Your objective: Every line from the one with "- diagnosis (ICD-O-3" through the final line of the data below goes in the answer, copied exactly. Pictures do not.

· · · · · · ·

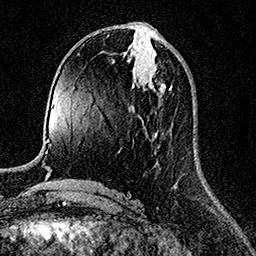
Breast MRI (dynamic contrast-enhanced), one axial slice; position 62 of 158 along the scan axis; cropped to one breast; dynamic contrast-enhanced series, time point 2 of 7 at this slice position (early post-contrast); 1.5 T; TE 3.5 ms, TR 7.2 ms; 256 × 256 image matrix. Female patient.
Annotated regions visible in this slice (semi-automatically segmented with operator editing):
- enhancing-tissue mask used for the functional tumour volume (all voxels passing the contrast-enhancement thresholds inside the analysis volume; usually the tumour): bounding box [x1, y1, x2, y2] px = [148, 77, 172, 92]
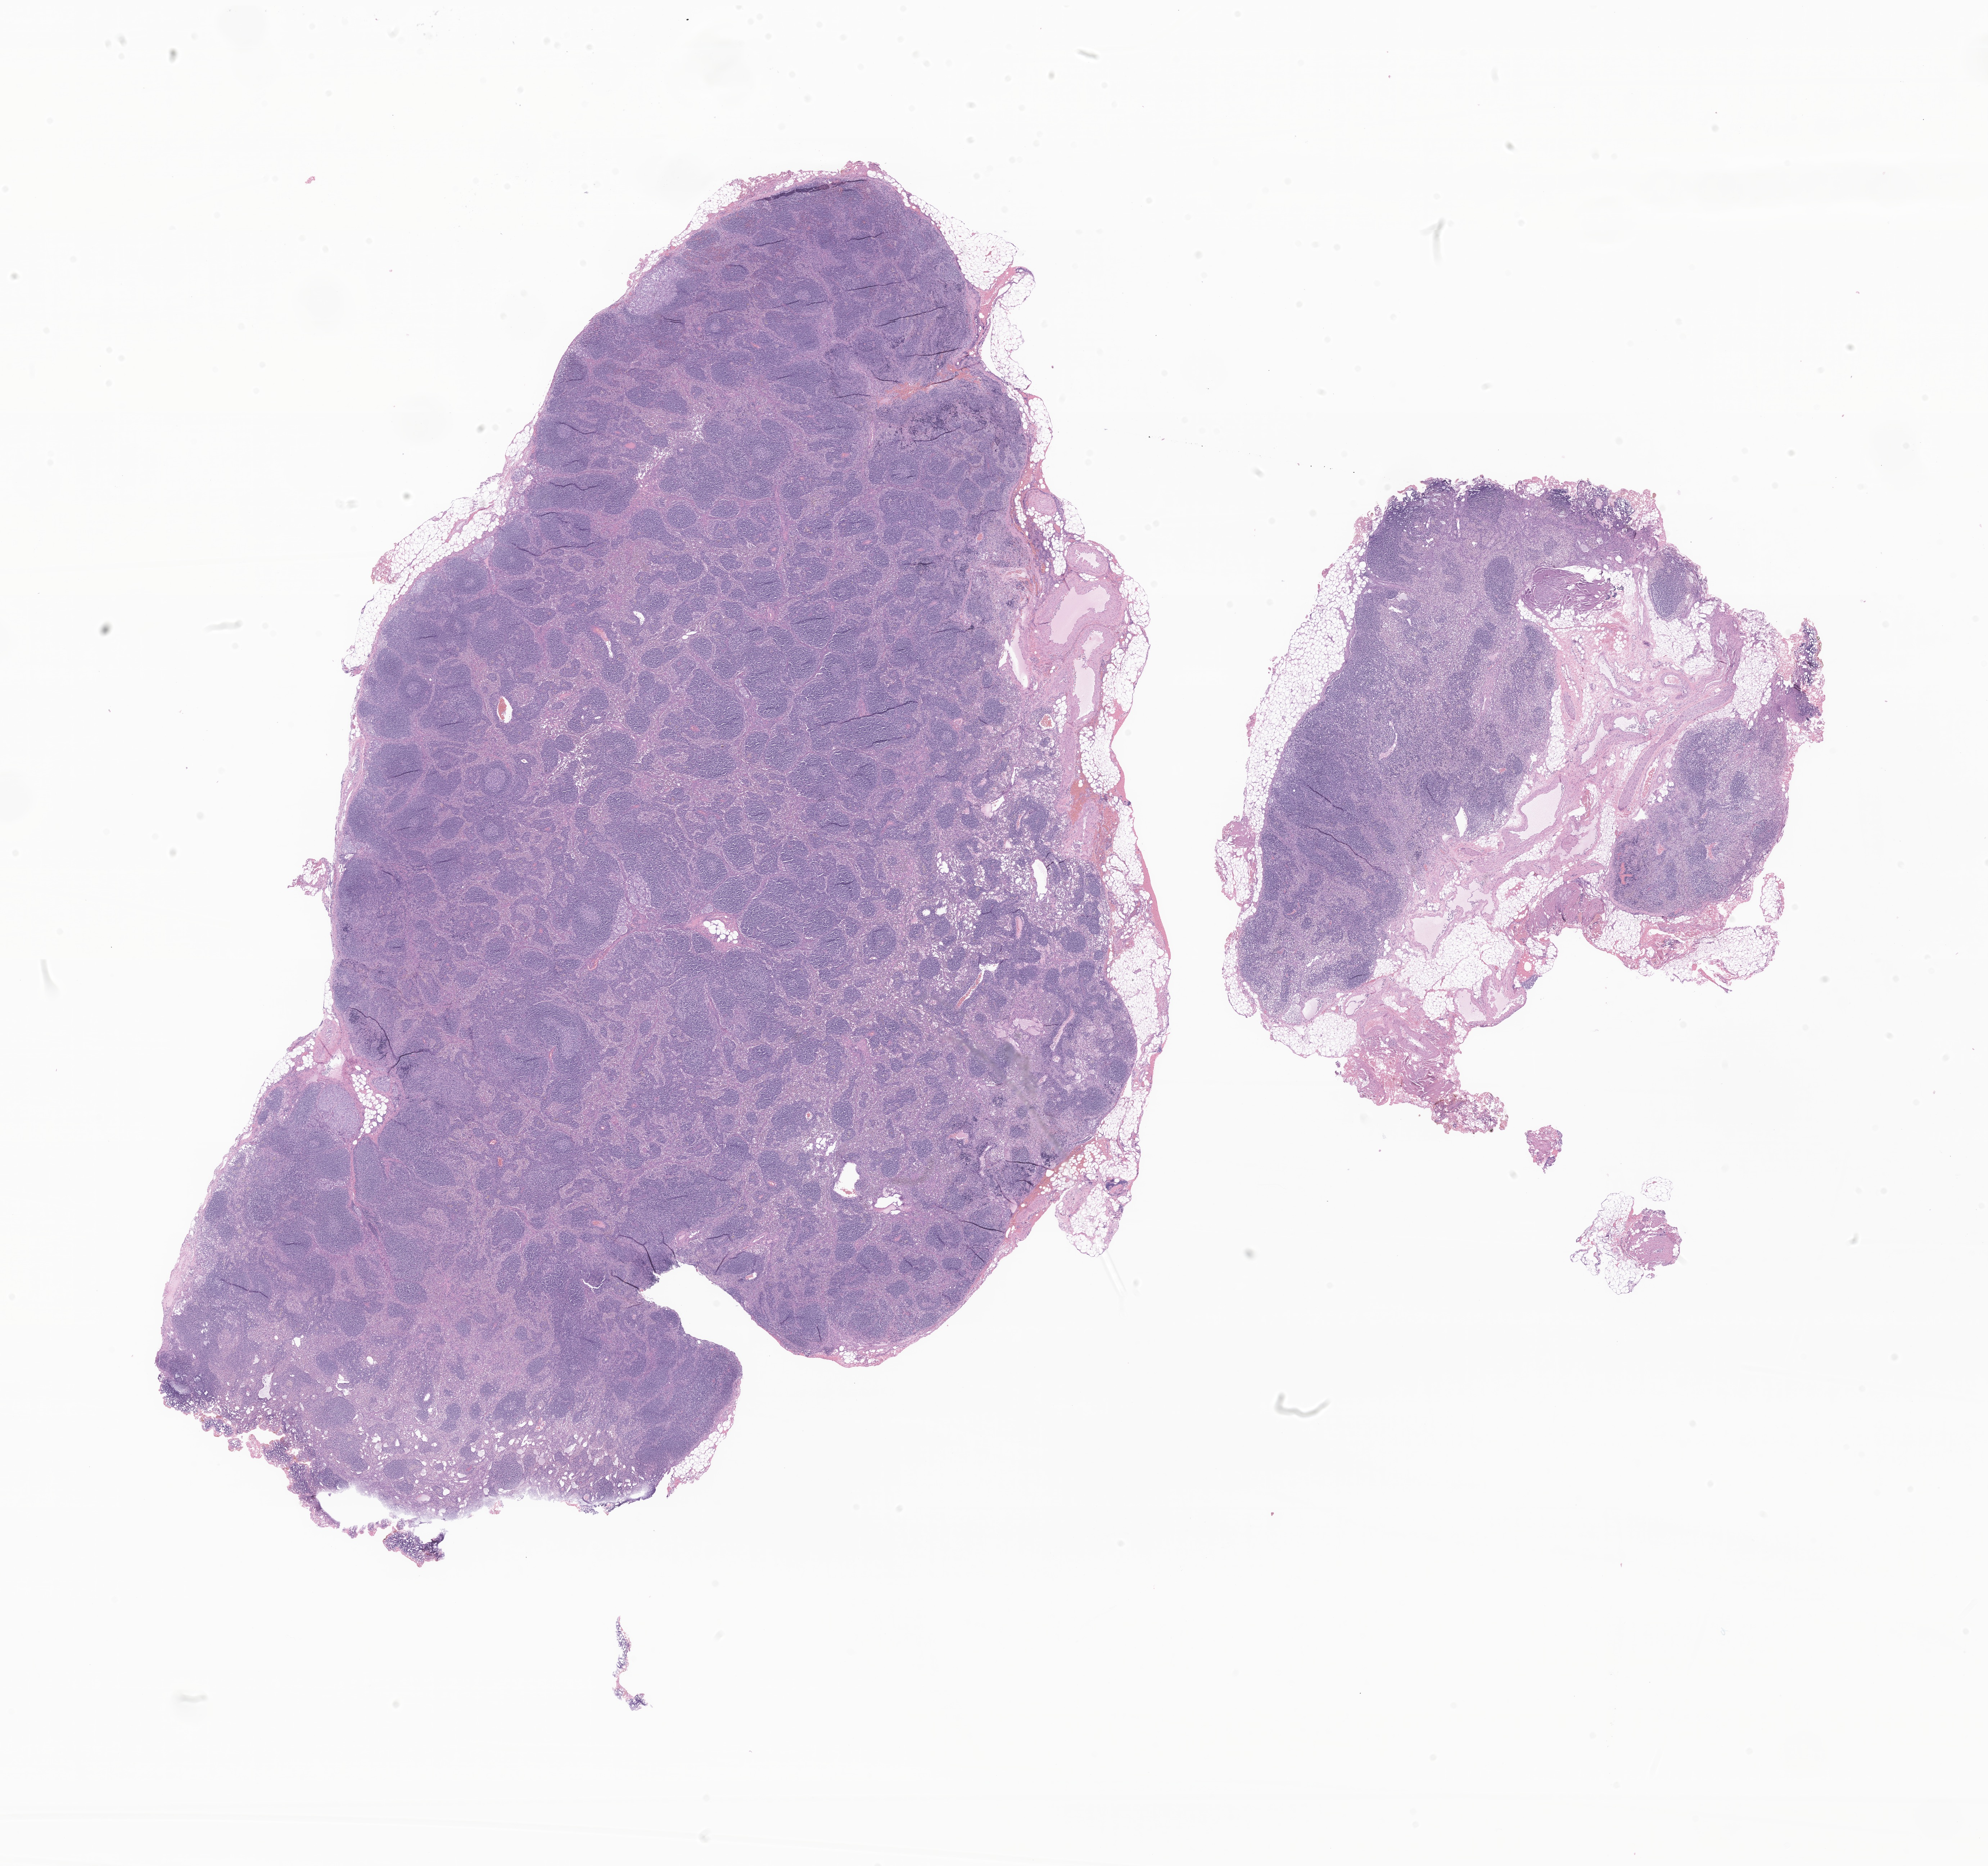
Whole-slide image, hematoxylin and eosin (H&E) stain of tumor tissue from the head of pancreas, shown as a low-resolution overview of the whole scanned area (about 23.3 x 21.9 mm); formalin-fixed paraffin-embedded section. Female patient, age 224 months (18 years 8 months).
- diagnosis (ICD-O-3 morphology term): Neuroendocrine tumor, NOS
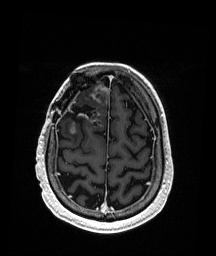
Brain MRI from a brain-tumour surgery series, one axial slice; slice 47 of 192 in the series (ordered by position); T1-weighted post-contrast; 1 mm slice thickness; 216 × 256 image matrix, field of view 211 × 250 mm. Case-level facts recorded for this patient, not image findings: histopathology: Astrocytoma; WHO grade: 3; IDH mutation: yes.
Outlined on this slice (expert manual segmentation):
- previous resection cavity: bounding box [x1, y1, x2, y2] px = [65, 93, 101, 126]
- tumour: [69, 85, 109, 134]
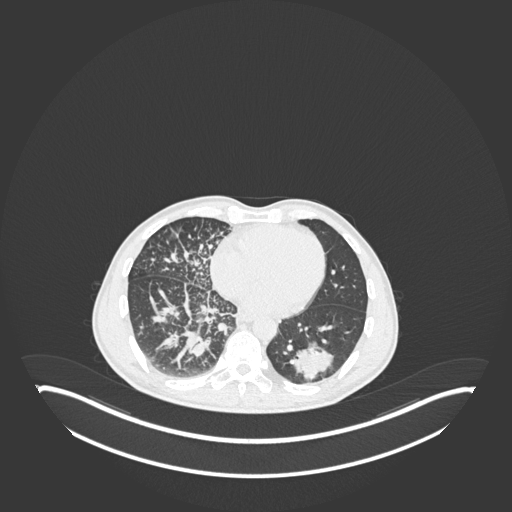
Chest CT, one axial slice. Lung window (W 1500 / L -600 HU). 1 mm slice thickness. 512 × 512 image matrix, field of view 500 × 500 mm. Male patient, age 49 years. Case-level facts recorded for this patient, not image findings: clinical TNM (as recorded): T2b N1 M0.
Outlined on this slice (rectangle marked by the reading radiologist):
- lung tumour (recorded histology: adenocarcinoma): bounding box <287,339,336,380> (left, top, right, bottom; pixels)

· · · · · · ·

Answer to this exercise:
- diagnosis (ICD-O-3 morphology term): Neuroendocrine tumor, NOS
Brain MRI from a brain-tumour surgery series, one axial slice; slice 47 of 192 in the series (ordered by position); T1-weighted post-contrast; 1 mm slice thickness; 216 × 256 image matrix, field of view 211 × 250 mm. Case-level facts recorded for this patient, not image findings: histopathology: Astrocytoma; WHO grade: 3; IDH mutation: yes.
Outlined on this slice (expert manual segmentation):
- previous resection cavity: bounding box [x1, y1, x2, y2] px = [65, 93, 101, 126]
- tumour: [69, 85, 109, 134]
Chest CT, one axial slice. Lung window (W 1500 / L -600 HU). 1 mm slice thickness. 512 × 512 image matrix, field of view 500 × 500 mm. Male patient, age 49 years. Case-level facts recorded for this patient, not image findings: clinical TNM (as recorded): T2b N1 M0.
Outlined on this slice (rectangle marked by the reading radiologist):
- lung tumour (recorded histology: adenocarcinoma): bounding box <287,339,336,380> (left, top, right, bottom; pixels)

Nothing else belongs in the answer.